Jesus instead of footy

Big dream to fill an Aussie stadium for Christ

There are more than 30,000 people packed into a stadium, all shouting in a deafening roar. But they are not at a footy final. Instead, this is an evangelistic event, and the crowd – including Christians and those who don’t yet believe – are chanting the name of Jesus.

This is, quite literally, the dream of Awakening Australia for its event at Marvel (formerly Etihad) Stadium on November 16–18 in Melbourne.

Associate Director of Awakening Australia, Daniel Hagen, explains that this “very clear, significant, impacting dream” belonged to Ben Fitzgerald, a former pastor at Bethel Church, California, and now leader of the Awakening movement.

The overall mandate of Awakening Australia is to win “100,000 souls in 2018”.

After committing the dream to prayer – and on the back of several Awakening events in Europe over the past three years – Hagen and Fitzgerald (who are both Aussies) decided to bring the event Down Under. So far, more than 10,000 people have booked for the three-day event, and Hagen is confident they will exceed 30,000 registrations during the next month. In particular, he is hoping that many people who don’t know Jesus will take up the thousands of free tickets on offer to them.

Reminiscent of Billy Graham crusades, the overall mandate of Awakening Australia is to win “100,000 souls in 2018”. In order to achieve this, they are calling for nationwide prayer “for the salvation of our families, friends and our country”. They are also inviting people to join in three days of street evangelism just prior to the event, where they will be handing out free tickets.

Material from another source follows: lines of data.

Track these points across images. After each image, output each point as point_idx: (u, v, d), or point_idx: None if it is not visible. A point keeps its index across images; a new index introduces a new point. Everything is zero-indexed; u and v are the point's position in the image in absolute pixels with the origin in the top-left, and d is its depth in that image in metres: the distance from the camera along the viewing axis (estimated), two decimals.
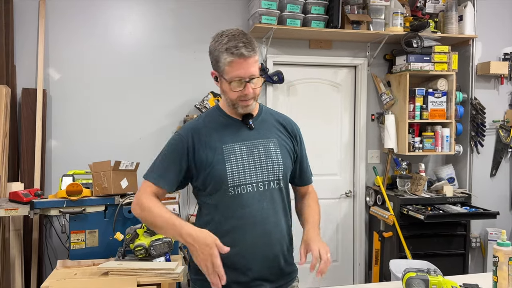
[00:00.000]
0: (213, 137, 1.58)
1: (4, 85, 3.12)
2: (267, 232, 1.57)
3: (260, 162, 1.58)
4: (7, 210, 2.68)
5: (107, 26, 3.53)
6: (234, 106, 1.59)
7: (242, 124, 1.62)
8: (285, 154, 1.64)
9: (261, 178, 1.57)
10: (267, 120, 1.69)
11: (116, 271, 2.38)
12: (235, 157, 1.56)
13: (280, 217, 1.62)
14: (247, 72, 1.50)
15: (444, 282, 1.43)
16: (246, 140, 1.60)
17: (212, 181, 1.55)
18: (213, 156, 1.55)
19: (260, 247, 1.57)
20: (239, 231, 1.55)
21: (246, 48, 1.48)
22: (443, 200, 3.66)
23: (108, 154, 3.27)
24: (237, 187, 1.54)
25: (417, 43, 3.60)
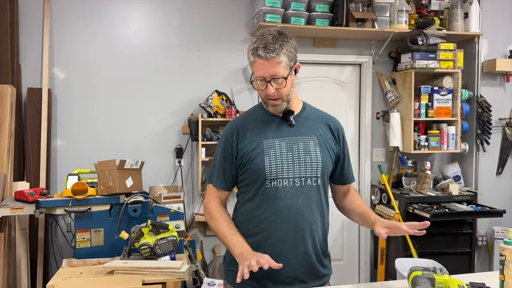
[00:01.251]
0: (254, 132, 1.66)
1: (10, 85, 3.13)
2: (299, 227, 1.60)
3: (299, 158, 1.62)
4: (13, 210, 2.69)
5: (112, 26, 3.53)
6: (266, 105, 1.67)
7: (283, 121, 1.68)
8: (325, 153, 1.66)
9: (298, 174, 1.61)
10: (310, 118, 1.72)
11: (122, 270, 2.38)
12: (274, 152, 1.62)
13: (315, 215, 1.63)
14: (267, 72, 1.55)
15: (450, 280, 1.42)
16: (286, 136, 1.65)
17: (251, 173, 1.63)
18: (253, 150, 1.63)
19: (291, 242, 1.60)
20: (272, 223, 1.60)
21: (266, 49, 1.53)
22: (449, 199, 3.64)
23: (113, 153, 3.28)
24: (274, 181, 1.60)
25: (422, 41, 3.58)
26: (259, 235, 1.61)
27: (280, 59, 1.54)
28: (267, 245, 1.60)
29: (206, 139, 3.50)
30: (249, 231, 1.64)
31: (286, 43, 1.57)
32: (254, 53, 1.55)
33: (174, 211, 2.89)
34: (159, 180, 3.52)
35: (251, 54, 1.57)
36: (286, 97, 1.61)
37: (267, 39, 1.55)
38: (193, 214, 3.64)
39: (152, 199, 3.00)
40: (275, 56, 1.53)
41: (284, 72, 1.56)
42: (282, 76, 1.56)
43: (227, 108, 3.51)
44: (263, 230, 1.61)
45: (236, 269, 1.48)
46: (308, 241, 1.62)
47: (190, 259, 3.10)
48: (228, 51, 3.69)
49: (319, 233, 1.66)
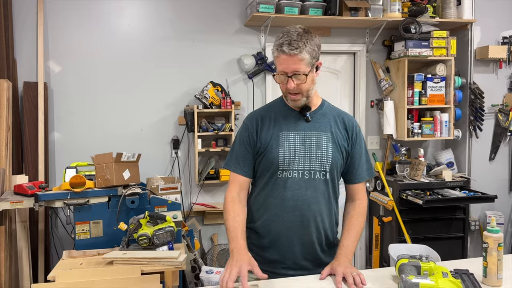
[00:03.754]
0: (272, 124, 1.76)
1: (5, 79, 3.16)
2: (305, 217, 1.70)
3: (310, 152, 1.71)
4: (13, 203, 2.74)
5: (106, 18, 3.54)
6: (286, 99, 1.76)
7: (301, 116, 1.75)
8: (336, 149, 1.73)
9: (308, 167, 1.70)
10: (326, 115, 1.78)
11: (121, 260, 2.44)
12: (288, 144, 1.71)
13: (321, 207, 1.72)
14: (289, 68, 1.62)
15: (435, 268, 1.47)
16: (301, 130, 1.73)
17: (265, 162, 1.73)
18: (270, 141, 1.73)
19: (296, 230, 1.71)
20: (280, 211, 1.71)
21: (290, 46, 1.59)
22: (442, 185, 3.70)
23: (110, 145, 3.32)
24: (285, 171, 1.70)
25: (415, 29, 3.60)
26: (268, 220, 1.74)
27: (302, 56, 1.60)
28: (275, 231, 1.73)
29: (202, 130, 3.53)
30: (260, 217, 1.77)
31: (311, 41, 1.63)
32: (279, 49, 1.61)
33: (171, 202, 2.94)
34: (156, 172, 3.57)
35: (275, 49, 1.64)
36: (306, 92, 1.68)
37: (292, 36, 1.60)
38: (191, 204, 3.70)
39: (150, 191, 3.05)
40: (298, 53, 1.59)
41: (306, 69, 1.62)
42: (303, 73, 1.62)
43: (223, 99, 3.54)
44: (272, 217, 1.72)
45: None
46: (313, 231, 1.72)
47: (188, 248, 3.17)
48: (222, 42, 3.71)
49: (325, 225, 1.74)
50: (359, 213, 1.79)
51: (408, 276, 1.39)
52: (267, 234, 1.75)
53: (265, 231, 1.76)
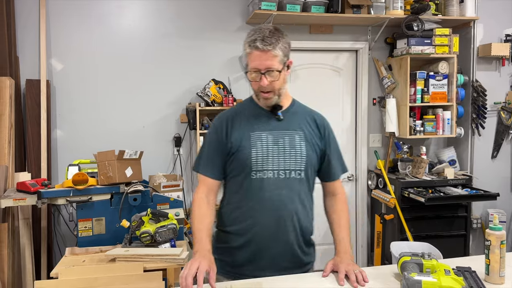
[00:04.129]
0: (243, 124, 1.72)
1: (8, 77, 3.16)
2: (282, 217, 1.67)
3: (284, 151, 1.68)
4: (15, 200, 2.75)
5: (108, 16, 3.54)
6: (257, 98, 1.72)
7: (272, 115, 1.73)
8: (310, 148, 1.72)
9: (283, 167, 1.67)
10: (298, 114, 1.78)
11: (123, 257, 2.45)
12: (261, 144, 1.67)
13: (297, 206, 1.69)
14: (263, 64, 1.60)
15: (437, 265, 1.47)
16: (273, 130, 1.71)
17: (237, 163, 1.69)
18: (241, 141, 1.68)
19: (274, 231, 1.67)
20: (257, 213, 1.67)
21: (263, 42, 1.58)
22: (444, 183, 3.70)
23: (112, 143, 3.33)
24: (259, 172, 1.66)
25: (418, 26, 3.59)
26: (244, 223, 1.69)
27: (276, 52, 1.59)
28: (252, 233, 1.68)
29: (204, 127, 3.54)
30: (235, 220, 1.72)
31: (282, 39, 1.62)
32: (252, 45, 1.59)
33: (173, 199, 2.95)
34: (159, 169, 3.57)
35: (248, 45, 1.61)
36: (278, 91, 1.66)
37: (265, 33, 1.60)
38: None
39: (152, 188, 3.06)
40: (271, 49, 1.58)
41: (279, 66, 1.61)
42: (276, 70, 1.61)
43: (224, 97, 3.54)
44: (248, 219, 1.68)
45: (219, 257, 1.66)
46: (290, 231, 1.69)
47: (190, 246, 3.17)
48: (224, 40, 3.71)
49: (302, 224, 1.72)
50: (344, 207, 1.81)
51: (411, 273, 1.40)
52: (242, 235, 1.70)
53: (241, 232, 1.70)
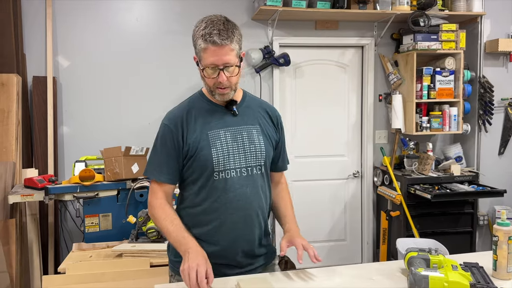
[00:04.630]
0: (198, 123, 1.61)
1: (15, 74, 3.18)
2: (249, 216, 1.63)
3: (244, 148, 1.62)
4: (23, 196, 2.77)
5: (114, 13, 3.55)
6: (212, 93, 1.61)
7: (226, 110, 1.65)
8: (267, 141, 1.68)
9: (245, 164, 1.61)
10: (251, 107, 1.71)
11: (130, 253, 2.47)
12: (220, 142, 1.59)
13: (261, 202, 1.66)
14: (220, 60, 1.50)
15: (444, 261, 1.47)
16: (230, 126, 1.62)
17: (198, 166, 1.58)
18: (199, 142, 1.58)
19: (241, 230, 1.62)
20: (223, 214, 1.59)
21: (220, 35, 1.48)
22: (450, 179, 3.68)
23: (118, 139, 3.33)
24: (222, 172, 1.58)
25: (424, 22, 3.57)
26: (209, 225, 1.61)
27: (233, 46, 1.51)
28: (218, 235, 1.61)
29: None
30: (199, 223, 1.63)
31: (236, 31, 1.55)
32: (207, 39, 1.48)
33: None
34: None
35: (202, 40, 1.49)
36: (235, 85, 1.59)
37: (219, 25, 1.50)
38: None
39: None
40: (229, 43, 1.49)
41: (236, 60, 1.54)
42: (235, 64, 1.54)
43: None
44: (213, 221, 1.60)
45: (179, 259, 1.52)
46: (256, 228, 1.66)
47: None
48: None
49: (265, 218, 1.72)
50: (288, 194, 1.84)
51: (418, 268, 1.39)
52: (208, 239, 1.61)
53: (207, 236, 1.61)
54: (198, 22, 1.56)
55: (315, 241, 4.02)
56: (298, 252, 1.57)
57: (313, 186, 3.99)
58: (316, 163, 4.00)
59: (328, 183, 4.07)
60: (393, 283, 1.50)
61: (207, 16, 1.57)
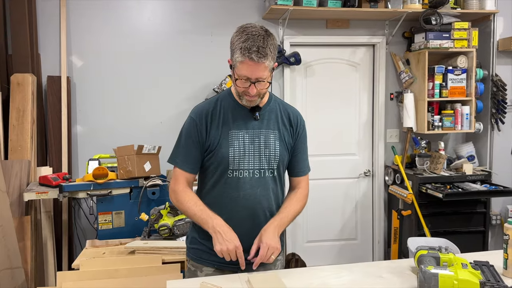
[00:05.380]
0: (222, 121, 1.70)
1: (30, 74, 3.24)
2: (257, 216, 1.70)
3: (259, 151, 1.70)
4: (38, 194, 2.83)
5: (127, 13, 3.59)
6: (239, 97, 1.69)
7: (249, 113, 1.72)
8: (283, 146, 1.74)
9: (258, 166, 1.70)
10: (274, 111, 1.77)
11: (142, 249, 2.50)
12: (238, 143, 1.68)
13: (271, 204, 1.73)
14: (254, 75, 1.57)
15: (454, 259, 1.47)
16: (250, 129, 1.71)
17: (215, 161, 1.69)
18: (219, 139, 1.68)
19: (248, 229, 1.68)
20: (232, 210, 1.68)
21: (259, 53, 1.53)
22: (462, 178, 3.65)
23: (131, 138, 3.37)
24: (236, 171, 1.68)
25: (436, 20, 3.55)
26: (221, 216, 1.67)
27: (268, 63, 1.57)
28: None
29: None
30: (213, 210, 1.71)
31: (274, 46, 1.59)
32: (246, 54, 1.53)
33: None
34: None
35: (240, 53, 1.54)
36: (263, 95, 1.67)
37: (259, 41, 1.54)
38: None
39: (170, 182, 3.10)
40: (265, 61, 1.55)
41: (268, 75, 1.61)
42: (267, 80, 1.60)
43: None
44: (223, 215, 1.66)
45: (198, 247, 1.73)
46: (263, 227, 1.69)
47: None
48: None
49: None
50: (298, 198, 1.80)
51: (427, 266, 1.40)
52: None
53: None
54: (239, 31, 1.59)
55: (326, 239, 4.03)
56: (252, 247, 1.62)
57: (324, 185, 3.99)
58: (327, 162, 4.00)
59: (339, 182, 4.07)
60: (403, 281, 1.51)
61: (248, 24, 1.61)
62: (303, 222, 3.99)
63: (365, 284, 1.50)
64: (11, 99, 3.18)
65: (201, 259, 1.74)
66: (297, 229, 3.97)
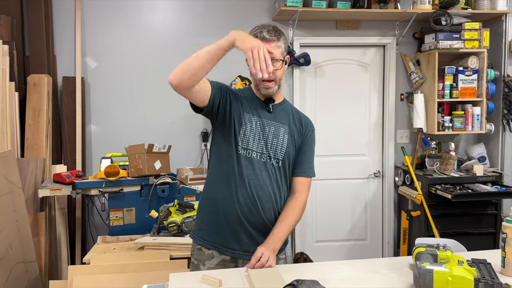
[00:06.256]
0: (240, 104, 1.83)
1: (46, 74, 3.34)
2: (259, 196, 1.77)
3: (268, 138, 1.80)
4: (52, 190, 2.92)
5: (140, 15, 3.68)
6: (257, 88, 1.82)
7: (264, 105, 1.85)
8: (290, 141, 1.84)
9: (265, 151, 1.79)
10: (287, 111, 1.90)
11: (151, 245, 2.57)
12: (250, 126, 1.80)
13: (274, 190, 1.80)
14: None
15: (452, 256, 1.49)
16: (262, 118, 1.83)
17: (227, 134, 1.79)
18: (236, 116, 1.79)
19: (253, 209, 1.76)
20: (237, 185, 1.76)
21: (269, 33, 1.73)
22: (473, 179, 3.63)
23: (142, 137, 3.45)
24: (245, 150, 1.78)
25: (446, 21, 3.54)
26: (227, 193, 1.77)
27: (279, 44, 1.75)
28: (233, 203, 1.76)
29: None
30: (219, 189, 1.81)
31: (283, 35, 1.79)
32: (258, 36, 1.72)
33: (199, 191, 3.04)
34: (186, 163, 3.68)
35: (254, 37, 1.69)
36: (279, 81, 1.80)
37: (269, 27, 1.76)
38: None
39: (179, 181, 3.17)
40: (276, 40, 1.74)
41: (280, 55, 1.76)
42: (280, 58, 1.75)
43: None
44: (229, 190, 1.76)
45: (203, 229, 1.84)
46: (267, 212, 1.78)
47: None
48: None
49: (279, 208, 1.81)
50: (296, 205, 1.83)
51: (423, 263, 1.42)
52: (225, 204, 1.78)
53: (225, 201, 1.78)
54: (252, 28, 1.80)
55: (335, 239, 4.05)
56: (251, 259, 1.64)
57: (334, 185, 4.01)
58: (337, 162, 4.02)
59: (349, 183, 4.09)
60: (399, 277, 1.54)
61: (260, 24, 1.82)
62: (312, 222, 4.02)
63: (363, 279, 1.53)
64: (28, 99, 3.29)
65: (205, 241, 1.83)
66: (306, 228, 4.00)
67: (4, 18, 3.25)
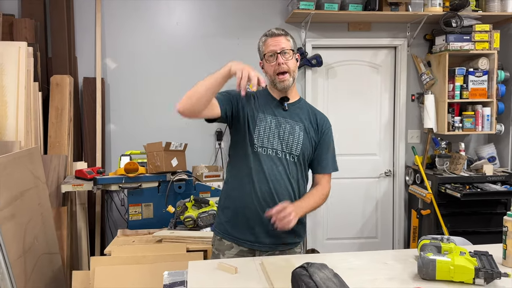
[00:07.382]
0: (254, 105, 1.92)
1: (68, 75, 3.49)
2: (275, 190, 1.86)
3: (283, 136, 1.89)
4: (74, 186, 3.06)
5: (157, 18, 3.81)
6: (273, 83, 1.91)
7: (279, 104, 1.93)
8: (306, 138, 1.92)
9: (281, 148, 1.88)
10: (302, 109, 1.98)
11: (169, 238, 2.68)
12: (265, 125, 1.89)
13: (291, 185, 1.89)
14: (278, 45, 1.85)
15: (455, 248, 1.57)
16: (278, 116, 1.91)
17: (242, 135, 1.89)
18: (249, 117, 1.89)
19: (268, 202, 1.84)
20: (254, 181, 1.85)
21: (277, 29, 1.90)
22: (482, 179, 3.67)
23: (160, 135, 3.57)
24: (261, 147, 1.87)
25: (456, 23, 3.60)
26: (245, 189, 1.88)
27: (288, 38, 1.90)
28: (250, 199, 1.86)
29: None
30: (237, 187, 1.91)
31: (290, 35, 1.93)
32: (267, 34, 1.89)
33: (214, 188, 3.16)
34: (201, 161, 3.79)
35: (263, 37, 1.90)
36: (293, 73, 1.89)
37: (277, 27, 1.96)
38: None
39: (195, 178, 3.28)
40: (284, 34, 1.89)
41: (291, 48, 1.88)
42: (290, 49, 1.87)
43: None
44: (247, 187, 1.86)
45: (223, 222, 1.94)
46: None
47: None
48: None
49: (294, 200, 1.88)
50: (320, 192, 1.94)
51: (427, 253, 1.51)
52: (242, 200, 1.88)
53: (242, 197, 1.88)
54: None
55: (346, 237, 4.12)
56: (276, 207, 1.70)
57: (345, 184, 4.09)
58: (348, 161, 4.08)
59: (360, 182, 4.16)
60: (404, 267, 1.62)
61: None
62: (323, 220, 4.10)
63: (369, 268, 1.62)
64: (51, 98, 3.43)
65: (224, 234, 1.94)
66: (317, 226, 4.09)
67: (29, 21, 3.40)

“We want to work with all different churches and denominations, with the one goal of winning souls …” – Daniel Hagen

While Awakening Australia will feature Senior Leader of Bethel Church, Bill Johnson, as well as Bethel Music, Hagen is quick to stress it is not a Bethel event.

In fact, he says Bethel is just one of “hundreds of support churches”, which also include the Salvation Army, ACC Victoria, several C3 churches, Victory Life Centre in Perth, Dayspring in Sydney and YWAM. He also notes the denominational diversity of other speakers, including C3’s Phil Pringle and Darlene and Mark Zschech from HopeUC.

However, with Johnson and Bethel Music occupying the stage, it will be an event with a strong Bethel flavour. The list of churches supporting the event generally come from the Charismatic and Wesleyan branches of protestant Christianity.

“We’re a ministry that is really there to serve local churches,” says Hagen.

“The Awakening Australia event is an ecumenical evangelistic gathering. So we want to work with all different churches and denominations, with the one goal of winning souls and seeing them plugged into local churches. And also to see Christians strengthened and encouraged, and inspired to reach their unsaved family and friends and work colleagues – and really to see God move in our nation.”

But not all Australian Christians are embracing the event.

But not all Australian Christians are embracing the event. In a Gospel Coalition article, Stephen Tan – pastor at Regeneration Church in Melbourne – describes it as “part of a hyper-charismatic ‘Signs and Wonders’ movement with its epicentre at Bethel Church”.

Expressing his concern that the event promotes false teaching that compromises the gospel, Tan goes on to say it “has the potential to cause much confusion and spiritual damage to thousands of unsuspecting Australians”.

Much of the criticism (but not from Tan himself ) centres on the idea that “Signs and Wonders” should go along with preaching the gospel.

Another stumbling block for some Christians will be Bill Johnson’s endorsement of Donald Trump for President in the 2016 election. However Johnson has been much more muted in his support for Trump since the election, not adopting the regular public pro-Trump commentary of other christian leaders such as Franklin Graham.

Yet, according to Hagen, this may not be the only Awakening event in our nation. While there’s nothing locked in yet, he says: “We’ve had a lot of interest nationally, in other capital cities too … I wouldn’t be surprised if we see more Awakening Australia events in the future.”